> EXERCISE: Each entry below needs to be transcribed verbatim; the images should not appear.

○ ○ ○

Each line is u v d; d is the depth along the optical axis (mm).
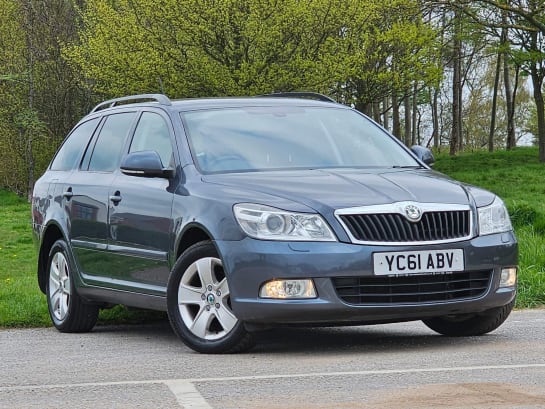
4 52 49219
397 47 44000
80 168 9336
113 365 6555
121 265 8203
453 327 7809
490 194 7258
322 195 6742
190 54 40594
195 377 5848
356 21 40500
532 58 44594
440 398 4848
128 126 8789
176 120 8070
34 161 50719
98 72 41344
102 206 8516
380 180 7078
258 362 6426
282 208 6641
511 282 7125
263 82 39375
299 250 6512
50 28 49281
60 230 9250
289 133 8023
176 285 7199
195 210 7137
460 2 40000
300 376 5691
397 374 5672
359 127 8422
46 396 5371
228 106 8320
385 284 6574
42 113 49906
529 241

○ ○ ○

> EXERCISE RESPONSE:
Each line is u v d; d is the depth along the optical axis (mm).
4 52 49219
397 47 44000
80 168 9336
113 365 6555
121 265 8203
453 327 7809
490 194 7258
322 195 6742
190 54 40594
195 377 5848
356 21 40500
532 58 44594
440 398 4848
128 126 8789
176 120 8070
34 161 50719
98 72 41344
102 206 8516
380 180 7078
258 362 6426
282 208 6641
511 282 7125
263 82 39375
299 250 6512
50 28 49281
60 230 9250
289 133 8023
176 285 7199
195 210 7137
460 2 40000
300 376 5691
397 374 5672
359 127 8422
46 396 5371
228 106 8320
385 284 6574
42 113 49906
529 241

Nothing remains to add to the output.